In education, writing is a prevalent pedagogical practice employed by teachers and instructors to enhance student learning. Yet, the timely evaluation of students' essays or responses represents a formidable challenge, consuming considerable time and cognitive effort for educators. Recognizing the need to alleviate this burden, Automatic Essay Scoring (AES) has emerged, which refers to the process of using machine learning techniques to evaluate and assign scores to student-authored essays or responses.
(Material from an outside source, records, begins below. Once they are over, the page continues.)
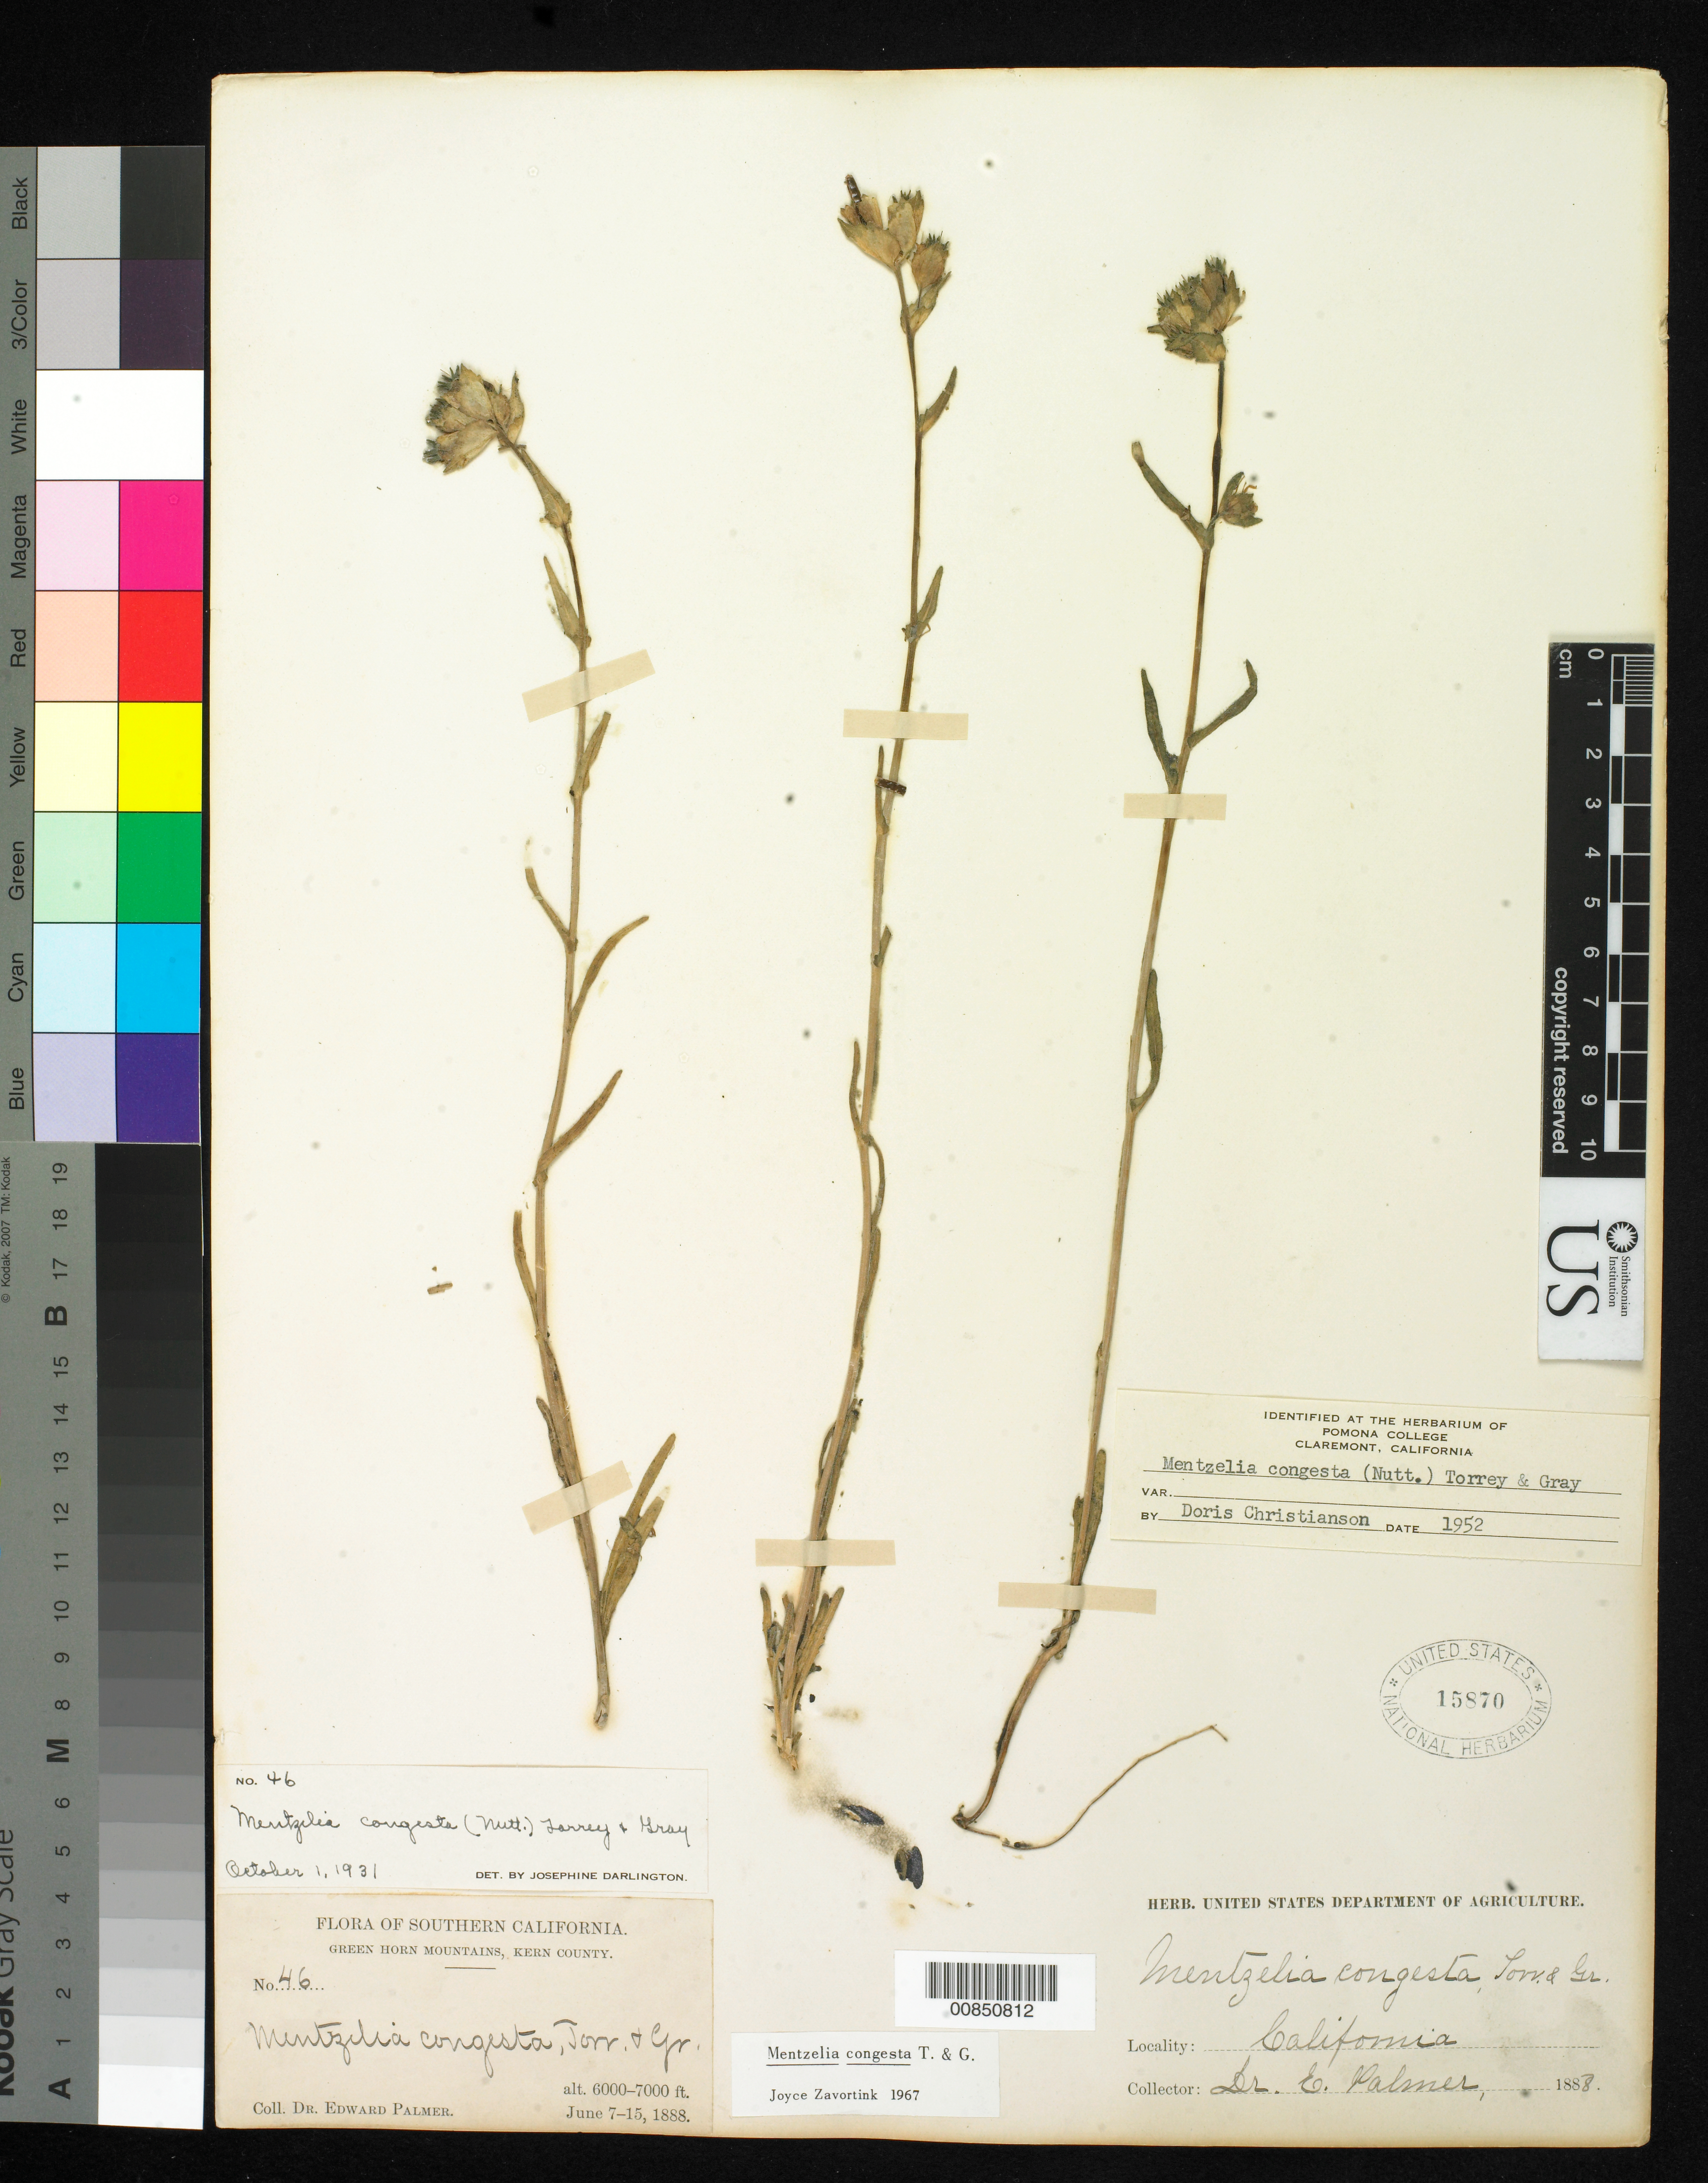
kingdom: Plantae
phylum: Tracheophyta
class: Magnoliopsida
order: Cornales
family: Loasaceae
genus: Mentzelia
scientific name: Mentzelia congesta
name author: Torr. & A. Gray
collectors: E. Palmer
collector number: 46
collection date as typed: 07 Jun 1888 to 15 Jun 1888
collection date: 1888-06-07/1888-06-15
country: United States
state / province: California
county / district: Kern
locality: Green Horn Mountains, Kern County, California.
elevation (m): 1829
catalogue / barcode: US 15870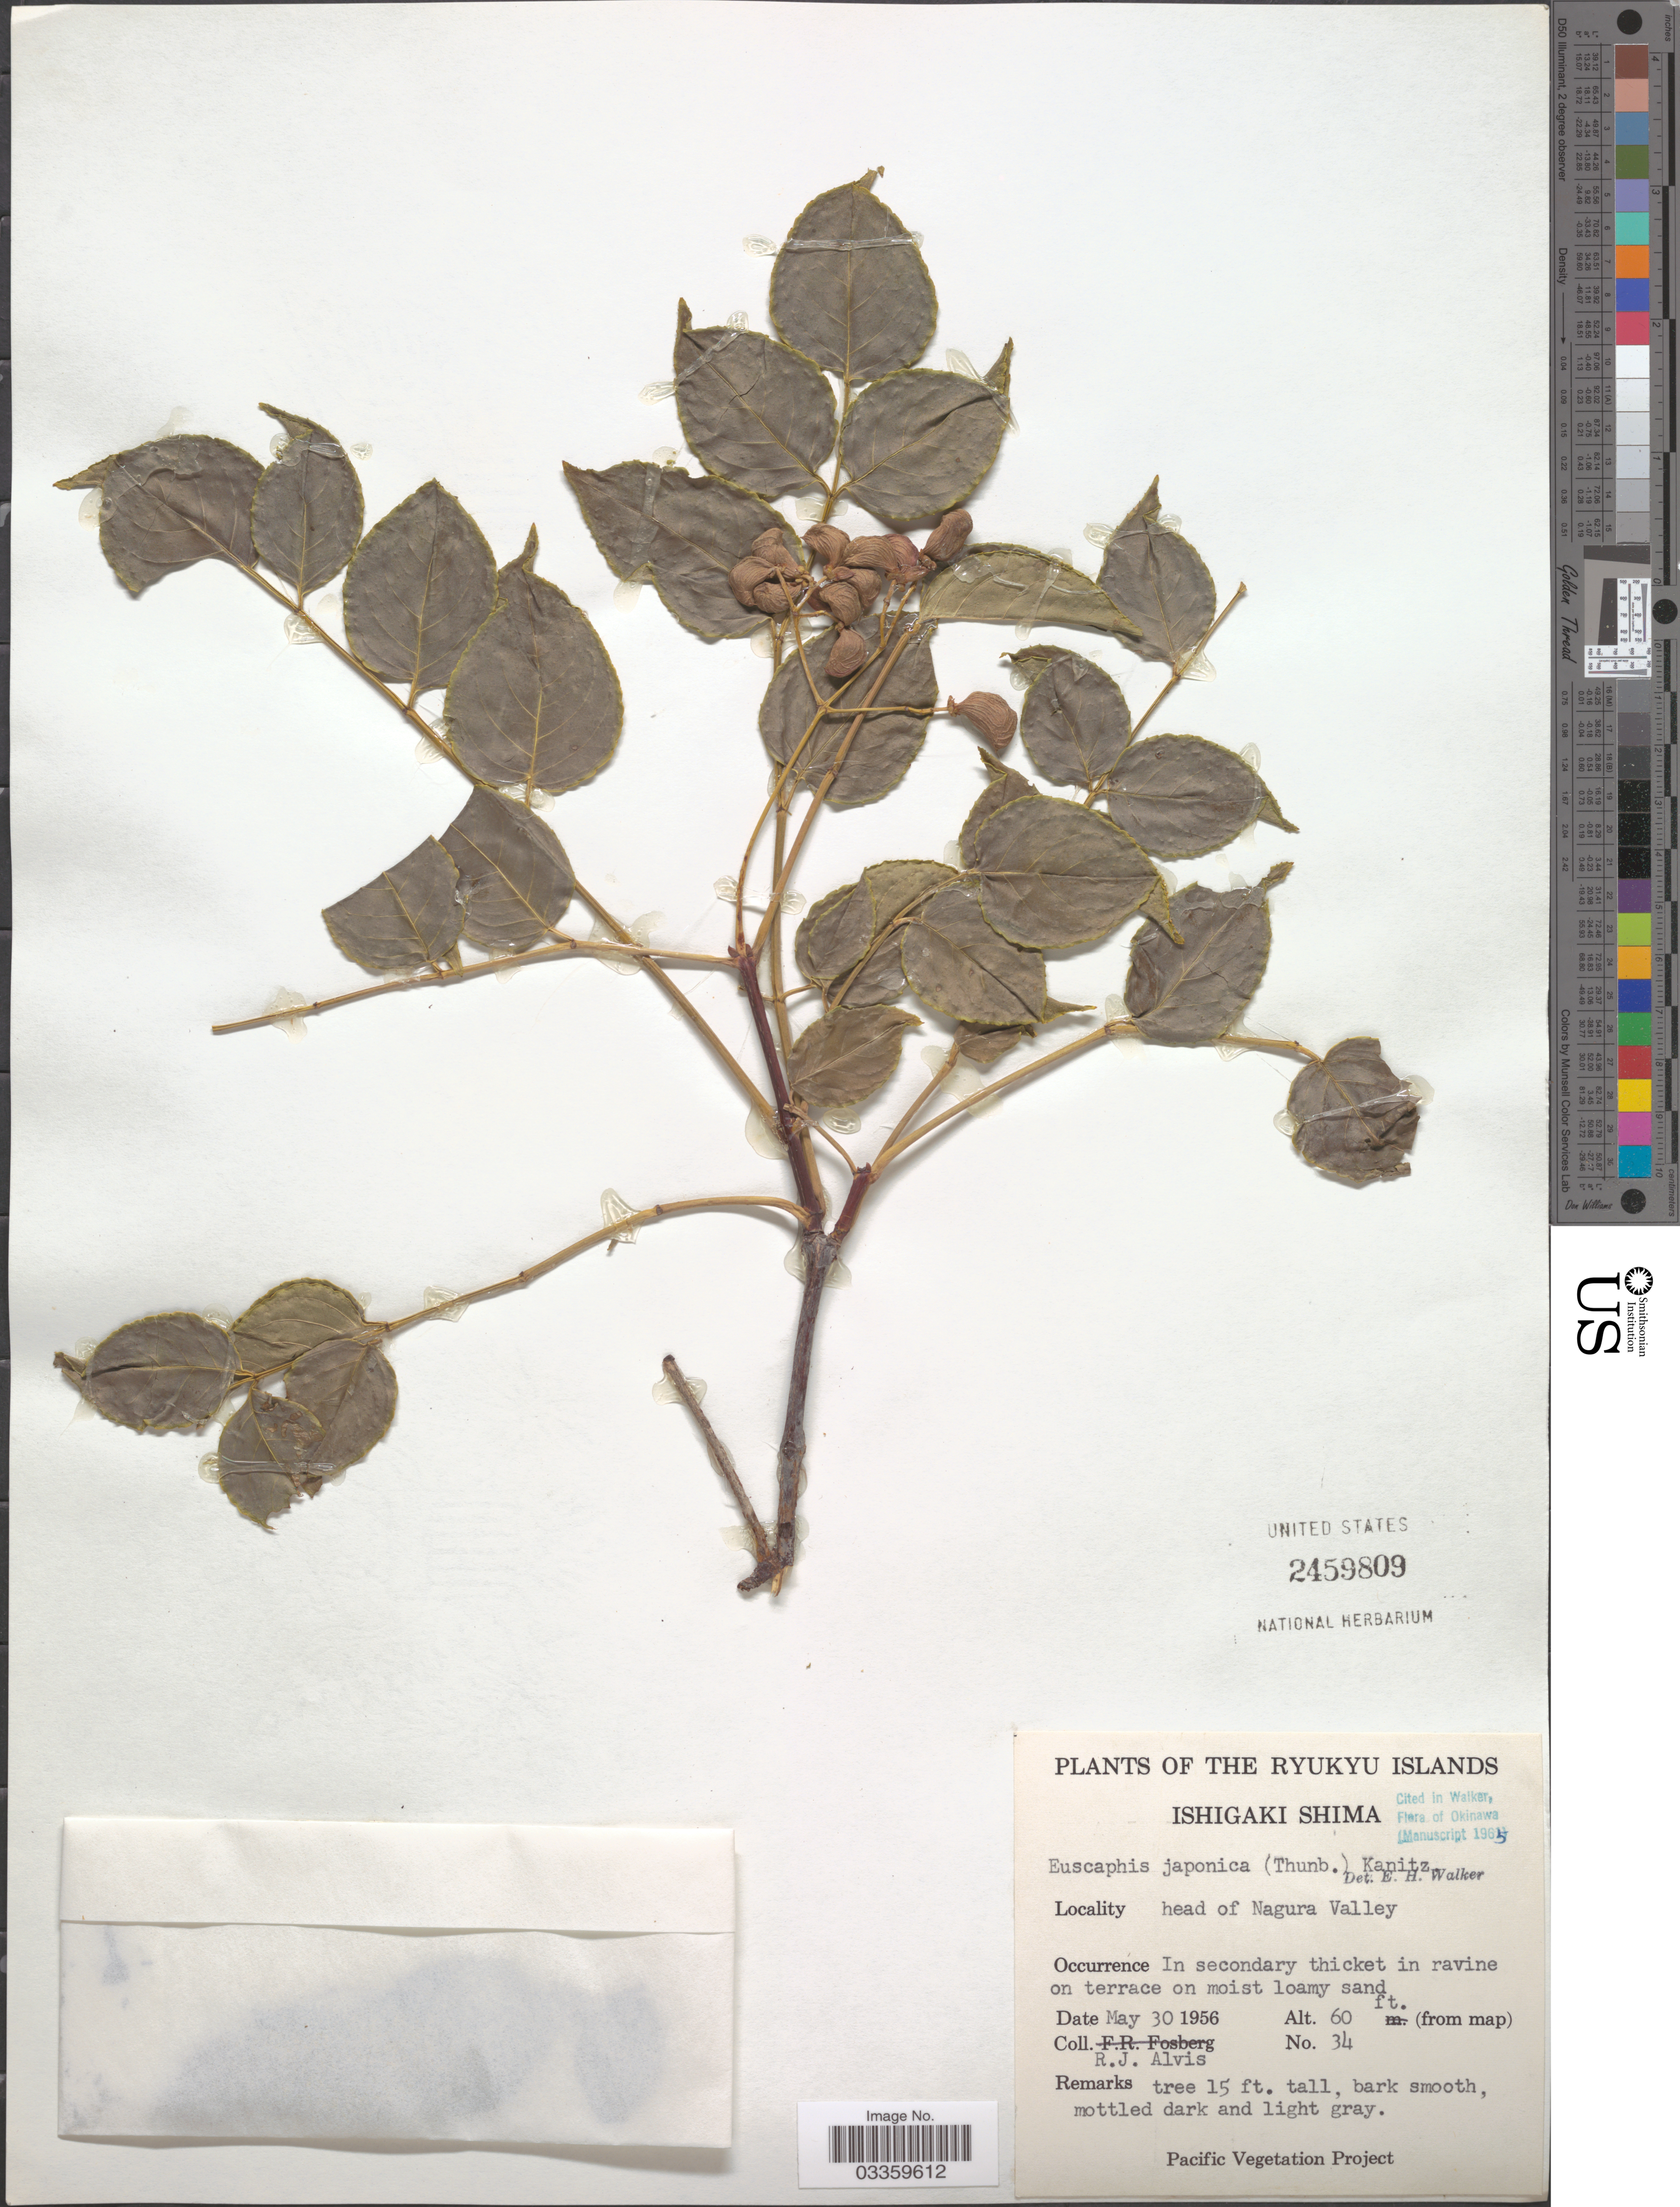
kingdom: Plantae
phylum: Tracheophyta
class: Magnoliopsida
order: Crossosomatales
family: Staphyleaceae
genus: Euscaphis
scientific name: Euscaphis japonica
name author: (Thunb.) Kanitz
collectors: R. Alvis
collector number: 34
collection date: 1956-05-30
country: Japan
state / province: Okinawa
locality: Ryukyu Islands, Ishigaki Shima, head of Nagura Valley.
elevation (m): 18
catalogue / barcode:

By automating this assessment process, educators can better focus on refining their teaching strategies, ultimately enabling a more efficient and effective learning experience for students.

Student cohort

Double Semester


This project aims to apply explainable AI techniques to enhance Large Language Models (e.g., BERT, LLaMA, and GPT-4) to accurately and reliably score student essays in education. For this project, two Kaggle datasets can be used, including the one for short answer scoring and the one for essay scoring. Specific tasks include: (1) fine-tune Large Language Models to perform the task of automated essay scoring; (2) evaluate existing prompting strategies to enable Large Language Models to perform the task of automated essay scoring; (3) evaluate existing prompting strategies to enable Large Language Models to provide reliable explanations about their assessments of student essays.

Required knowledge

  • Strong programming skills (e.g., Python)
  • Basic knowledge in Data Science, Natural Language Processing, Machine Learning, and Large Language Models
  • The following can be a plus: (i) good at academic writing; and (ii) strong motivation in pursing a quality academic publication.